_Data for the task_:
•••

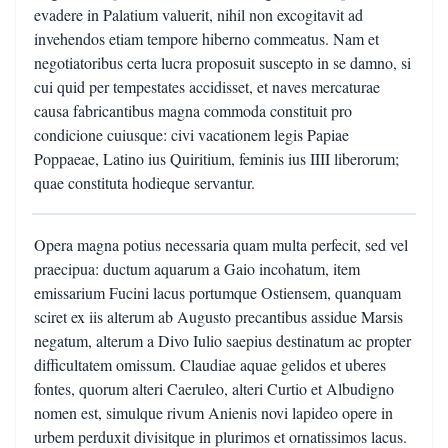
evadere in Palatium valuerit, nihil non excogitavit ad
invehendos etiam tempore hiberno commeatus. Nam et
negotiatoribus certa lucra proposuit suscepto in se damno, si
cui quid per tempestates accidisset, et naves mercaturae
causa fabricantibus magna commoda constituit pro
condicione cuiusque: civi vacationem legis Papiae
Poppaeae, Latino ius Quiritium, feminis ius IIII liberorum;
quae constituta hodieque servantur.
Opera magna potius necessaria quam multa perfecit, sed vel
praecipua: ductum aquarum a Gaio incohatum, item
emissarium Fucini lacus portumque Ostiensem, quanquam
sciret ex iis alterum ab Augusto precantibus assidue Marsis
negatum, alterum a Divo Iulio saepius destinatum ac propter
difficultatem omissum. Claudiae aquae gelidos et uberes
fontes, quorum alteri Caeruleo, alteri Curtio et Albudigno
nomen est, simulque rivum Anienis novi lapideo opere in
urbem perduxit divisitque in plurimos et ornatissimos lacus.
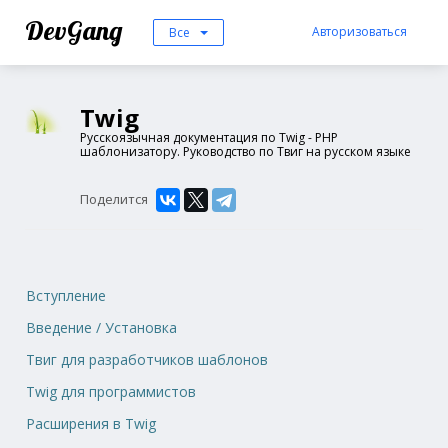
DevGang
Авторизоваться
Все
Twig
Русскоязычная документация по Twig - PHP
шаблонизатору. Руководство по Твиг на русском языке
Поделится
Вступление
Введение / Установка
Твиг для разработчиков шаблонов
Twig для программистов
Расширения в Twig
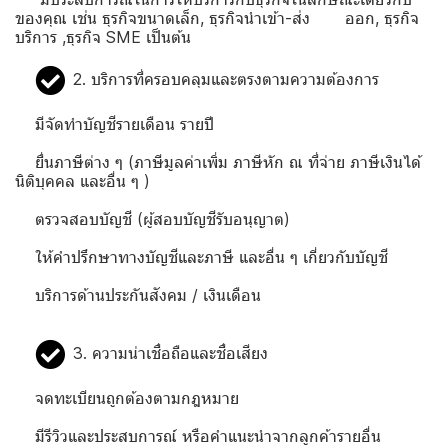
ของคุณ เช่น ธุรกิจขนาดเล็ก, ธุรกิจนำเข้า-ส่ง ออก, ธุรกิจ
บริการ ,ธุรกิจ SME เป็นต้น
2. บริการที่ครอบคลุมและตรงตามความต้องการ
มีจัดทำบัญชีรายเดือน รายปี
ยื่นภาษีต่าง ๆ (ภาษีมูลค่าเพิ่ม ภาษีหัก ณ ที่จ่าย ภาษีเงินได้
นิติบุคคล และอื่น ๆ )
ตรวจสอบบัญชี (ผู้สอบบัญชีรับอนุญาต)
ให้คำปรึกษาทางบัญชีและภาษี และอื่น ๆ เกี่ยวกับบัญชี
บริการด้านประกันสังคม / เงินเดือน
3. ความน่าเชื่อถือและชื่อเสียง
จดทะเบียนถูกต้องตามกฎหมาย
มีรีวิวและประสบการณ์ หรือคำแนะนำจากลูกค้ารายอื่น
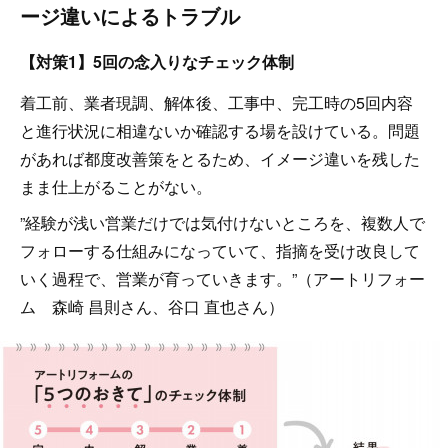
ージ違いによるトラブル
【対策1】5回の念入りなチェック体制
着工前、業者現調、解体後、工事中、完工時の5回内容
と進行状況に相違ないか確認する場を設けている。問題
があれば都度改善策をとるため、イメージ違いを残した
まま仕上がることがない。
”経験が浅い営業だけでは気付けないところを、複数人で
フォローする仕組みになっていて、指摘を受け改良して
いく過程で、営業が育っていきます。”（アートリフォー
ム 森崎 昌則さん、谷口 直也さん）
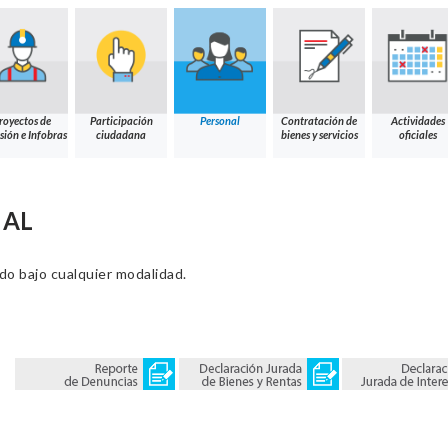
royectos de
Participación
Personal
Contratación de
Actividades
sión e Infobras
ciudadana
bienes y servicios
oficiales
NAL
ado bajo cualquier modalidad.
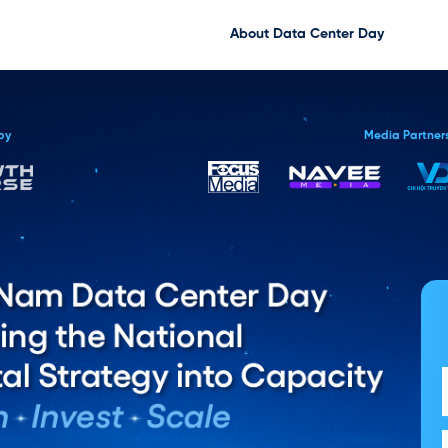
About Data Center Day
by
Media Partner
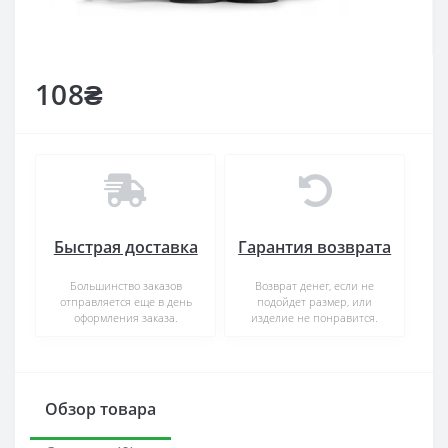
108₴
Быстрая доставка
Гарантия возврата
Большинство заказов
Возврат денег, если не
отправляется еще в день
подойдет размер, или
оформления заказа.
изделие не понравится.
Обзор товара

•••

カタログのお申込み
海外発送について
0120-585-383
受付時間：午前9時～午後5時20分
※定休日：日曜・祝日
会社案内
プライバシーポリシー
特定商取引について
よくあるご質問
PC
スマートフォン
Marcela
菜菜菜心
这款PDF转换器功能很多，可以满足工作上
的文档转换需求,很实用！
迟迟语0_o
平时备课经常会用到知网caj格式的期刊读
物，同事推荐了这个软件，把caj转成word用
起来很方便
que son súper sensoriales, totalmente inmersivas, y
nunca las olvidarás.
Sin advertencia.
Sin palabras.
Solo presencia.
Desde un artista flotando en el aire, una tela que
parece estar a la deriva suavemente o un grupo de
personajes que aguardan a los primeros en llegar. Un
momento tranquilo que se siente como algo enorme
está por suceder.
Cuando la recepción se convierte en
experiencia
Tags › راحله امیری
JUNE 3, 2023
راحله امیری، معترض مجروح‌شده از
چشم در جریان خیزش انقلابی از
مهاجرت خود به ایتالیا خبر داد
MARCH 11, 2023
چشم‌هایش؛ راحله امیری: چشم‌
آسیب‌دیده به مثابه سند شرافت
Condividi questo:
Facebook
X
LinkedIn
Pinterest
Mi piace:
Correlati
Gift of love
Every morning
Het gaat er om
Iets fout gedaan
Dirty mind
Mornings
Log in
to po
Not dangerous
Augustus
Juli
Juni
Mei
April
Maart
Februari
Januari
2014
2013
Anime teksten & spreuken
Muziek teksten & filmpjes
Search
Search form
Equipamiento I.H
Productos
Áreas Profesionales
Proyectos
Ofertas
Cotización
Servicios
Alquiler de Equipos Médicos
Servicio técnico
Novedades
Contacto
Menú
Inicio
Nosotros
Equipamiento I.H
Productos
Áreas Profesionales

•••

_What you need to do_:
Rewrite the entries from the line containing "evadere in Palatium" through the line containing "urbem perduxit divisitque", replacing "naves" with "rates" and leaving everything else unchanged.

_Exercise result_:
evadere in Palatium valuerit, nihil non excogitavit ad
invehendos etiam tempore hiberno commeatus. Nam et
negotiatoribus certa lucra proposuit suscepto in se damno, si
cui quid per tempestates accidisset, et rates mercaturae
causa fabricantibus magna commoda constituit pro
condicione cuiusque: civi vacationem legis Papiae
Poppaeae, Latino ius Quiritium, feminis ius IIII liberorum;
quae constituta hodieque servantur.
Opera magna potius necessaria quam multa perfecit, sed vel
praecipua: ductum aquarum a Gaio incohatum, item
emissarium Fucini lacus portumque Ostiensem, quanquam
sciret ex iis alterum ab Augusto precantibus assidue Marsis
negatum, alterum a Divo Iulio saepius destinatum ac propter
difficultatem omissum. Claudiae aquae gelidos et uberes
fontes, quorum alteri Caeruleo, alteri Curtio et Albudigno
nomen est, simulque rivum Anienis novi lapideo opere in
urbem perduxit divisitque in plurimos et ornatissimos lacus.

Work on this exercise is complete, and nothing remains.